Problem details: Word for word, restate every record, though not the pictures.
↓↓↓
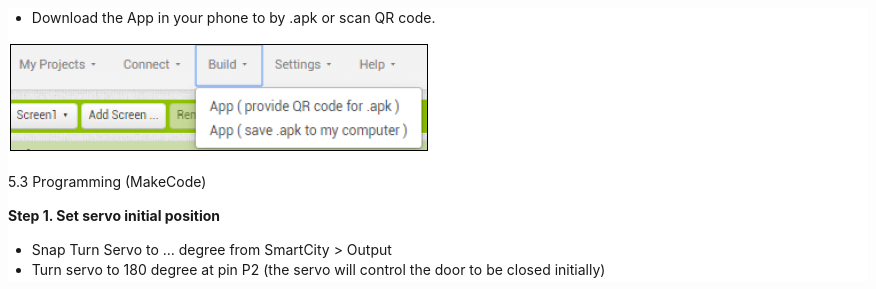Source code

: * Download the App in your phone to by .apk or scan QR code.

![pic_60](./images/Sc3/Sc3_ai4.png)<p>

<span id="subtitle">5.3 Programming (MakeCode)</span><p>

**Step 1. Set servo initial position**

* Snap Turn Servo to … degree from SmartCity > Output
* Turn servo to 180 degree at pin P2 (the servo will control the door to be closed initially)
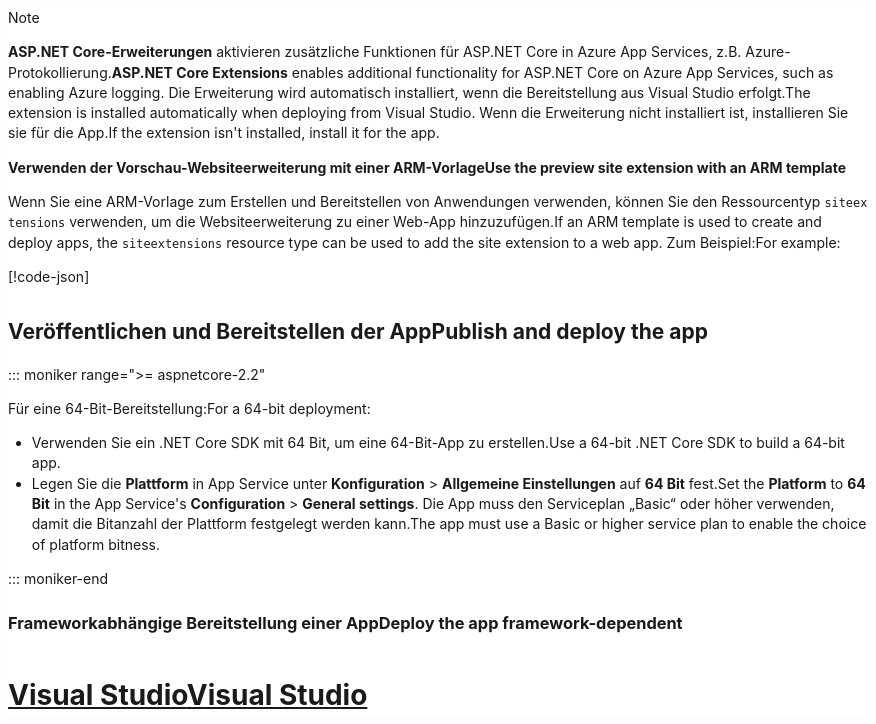 
> [!NOTE]
> <span data-ttu-id="4c70b-243">**ASP.NET Core-Erweiterungen** aktivieren zusätzliche Funktionen für ASP.NET Core in Azure App Services, z.B. Azure-Protokollierung.</span><span class="sxs-lookup"><span data-stu-id="4c70b-243">**ASP.NET Core Extensions** enables additional functionality for ASP.NET Core on Azure App Services, such as enabling Azure logging.</span></span> <span data-ttu-id="4c70b-244">Die Erweiterung wird automatisch installiert, wenn die Bereitstellung aus Visual Studio erfolgt.</span><span class="sxs-lookup"><span data-stu-id="4c70b-244">The extension is installed automatically when deploying from Visual Studio.</span></span> <span data-ttu-id="4c70b-245">Wenn die Erweiterung nicht installiert ist, installieren Sie sie für die App.</span><span class="sxs-lookup"><span data-stu-id="4c70b-245">If the extension isn't installed, install it for the app.</span></span>

<span data-ttu-id="4c70b-246">**Verwenden der Vorschau-Websiteerweiterung mit einer ARM-Vorlage**</span><span class="sxs-lookup"><span data-stu-id="4c70b-246">**Use the preview site extension with an ARM template**</span></span>

<span data-ttu-id="4c70b-247">Wenn Sie eine ARM-Vorlage zum Erstellen und Bereitstellen von Anwendungen verwenden, können Sie den Ressourcentyp `siteextensions` verwenden, um die Websiteerweiterung zu einer Web-App hinzuzufügen.</span><span class="sxs-lookup"><span data-stu-id="4c70b-247">If an ARM template is used to create and deploy apps, the `siteextensions` resource type can be used to add the site extension to a web app.</span></span> <span data-ttu-id="4c70b-248">Zum Beispiel:</span><span class="sxs-lookup"><span data-stu-id="4c70b-248">For example:</span></span>

[!code-json[](index/sample/arm.json?highlight=2)]

## <a name="publish-and-deploy-the-app"></a><span data-ttu-id="4c70b-249">Veröffentlichen und Bereitstellen der App</span><span class="sxs-lookup"><span data-stu-id="4c70b-249">Publish and deploy the app</span></span>

::: moniker range=">= aspnetcore-2.2"

<span data-ttu-id="4c70b-250">Für eine 64-Bit-Bereitstellung:</span><span class="sxs-lookup"><span data-stu-id="4c70b-250">For a 64-bit deployment:</span></span>

* <span data-ttu-id="4c70b-251">Verwenden Sie ein .NET Core SDK mit 64 Bit, um eine 64-Bit-App zu erstellen.</span><span class="sxs-lookup"><span data-stu-id="4c70b-251">Use a 64-bit .NET Core SDK to build a 64-bit app.</span></span>
* <span data-ttu-id="4c70b-252">Legen Sie die **Plattform** in App Service unter **Konfiguration** > **Allgemeine Einstellungen** auf **64 Bit** fest.</span><span class="sxs-lookup"><span data-stu-id="4c70b-252">Set the **Platform** to **64 Bit** in the App Service's **Configuration** > **General settings**.</span></span> <span data-ttu-id="4c70b-253">Die App muss den Serviceplan „Basic“ oder höher verwenden, damit die Bitanzahl der Plattform festgelegt werden kann.</span><span class="sxs-lookup"><span data-stu-id="4c70b-253">The app must use a Basic or higher service plan to enable the choice of platform bitness.</span></span>

::: moniker-end

### <a name="deploy-the-app-framework-dependent"></a><span data-ttu-id="4c70b-254">Frameworkabhängige Bereitstellung einer App</span><span class="sxs-lookup"><span data-stu-id="4c70b-254">Deploy the app framework-dependent</span></span>

# <a name="visual-studio"></a>[<span data-ttu-id="4c70b-255">Visual Studio</span><span class="sxs-lookup"><span data-stu-id="4c70b-255">Visual Studio</span></span>](#tab/visual-studio)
↑↑↑
Worked solution:
Source code

: * Download the App in your phone to by .apk or scan QR code.

![pic_60](./images/Sc3/Sc3_ai4.png)<p>

<span id="subtitle">5.3 Programming (MakeCode)</span><p>

**Step 1. Set servo initial position**

* Snap Turn Servo to … degree from SmartCity > Output
* Turn servo to 180 degree at pin P2 (the servo will control the door to be closed initially)
> [!NOTE]
> <span data-ttu-id="4c70b-243">**ASP.NET Core-Erweiterungen** aktivieren zusätzliche Funktionen für ASP.NET Core in Azure App Services, z.B. Azure-Protokollierung.</span><span class="sxs-lookup"><span data-stu-id="4c70b-243">**ASP.NET Core Extensions** enables additional functionality for ASP.NET Core on Azure App Services, such as enabling Azure logging.</span></span> <span data-ttu-id="4c70b-244">Die Erweiterung wird automatisch installiert, wenn die Bereitstellung aus Visual Studio erfolgt.</span><span class="sxs-lookup"><span data-stu-id="4c70b-244">The extension is installed automatically when deploying from Visual Studio.</span></span> <span data-ttu-id="4c70b-245">Wenn die Erweiterung nicht installiert ist, installieren Sie sie für die App.</span><span class="sxs-lookup"><span data-stu-id="4c70b-245">If the extension isn't installed, install it for the app.</span></span>

<span data-ttu-id="4c70b-246">**Verwenden der Vorschau-Websiteerweiterung mit einer ARM-Vorlage**</span><span class="sxs-lookup"><span data-stu-id="4c70b-246">**Use the preview site extension with an ARM template**</span></span>

<span data-ttu-id="4c70b-247">Wenn Sie eine ARM-Vorlage zum Erstellen und Bereitstellen von Anwendungen verwenden, können Sie den Ressourcentyp `siteextensions` verwenden, um die Websiteerweiterung zu einer Web-App hinzuzufügen.</span><span class="sxs-lookup"><span data-stu-id="4c70b-247">If an ARM template is used to create and deploy apps, the `siteextensions` resource type can be used to add the site extension to a web app.</span></span> <span data-ttu-id="4c70b-248">Zum Beispiel:</span><span class="sxs-lookup"><span data-stu-id="4c70b-248">For example:</span></span>

[!code-json[](index/sample/arm.json?highlight=2)]

## <a name="publish-and-deploy-the-app"></a><span data-ttu-id="4c70b-249">Veröffentlichen und Bereitstellen der App</span><span class="sxs-lookup"><span data-stu-id="4c70b-249">Publish and deploy the app</span></span>

::: moniker range=">= aspnetcore-2.2"

<span data-ttu-id="4c70b-250">Für eine 64-Bit-Bereitstellung:</span><span class="sxs-lookup"><span data-stu-id="4c70b-250">For a 64-bit deployment:</span></span>

* <span data-ttu-id="4c70b-251">Verwenden Sie ein .NET Core SDK mit 64 Bit, um eine 64-Bit-App zu erstellen.</span><span class="sxs-lookup"><span data-stu-id="4c70b-251">Use a 64-bit .NET Core SDK to build a 64-bit app.</span></span>
* <span data-ttu-id="4c70b-252">Legen Sie die **Plattform** in App Service unter **Konfiguration** > **Allgemeine Einstellungen** auf **64 Bit** fest.</span><span class="sxs-lookup"><span data-stu-id="4c70b-252">Set the **Platform** to **64 Bit** in the App Service's **Configuration** > **General settings**.</span></span> <span data-ttu-id="4c70b-253">Die App muss den Serviceplan „Basic“ oder höher verwenden, damit die Bitanzahl der Plattform festgelegt werden kann.</span><span class="sxs-lookup"><span data-stu-id="4c70b-253">The app must use a Basic or higher service plan to enable the choice of platform bitness.</span></span>

::: moniker-end

### <a name="deploy-the-app-framework-dependent"></a><span data-ttu-id="4c70b-254">Frameworkabhängige Bereitstellung einer App</span><span class="sxs-lookup"><span data-stu-id="4c70b-254">Deploy the app framework-dependent</span></span>

# <a name="visual-studio"></a>[<span data-ttu-id="4c70b-255">Visual Studio</span><span class="sxs-lookup"><span data-stu-id="4c70b-255">Visual Studio</span></span>](#tab/visual-studio)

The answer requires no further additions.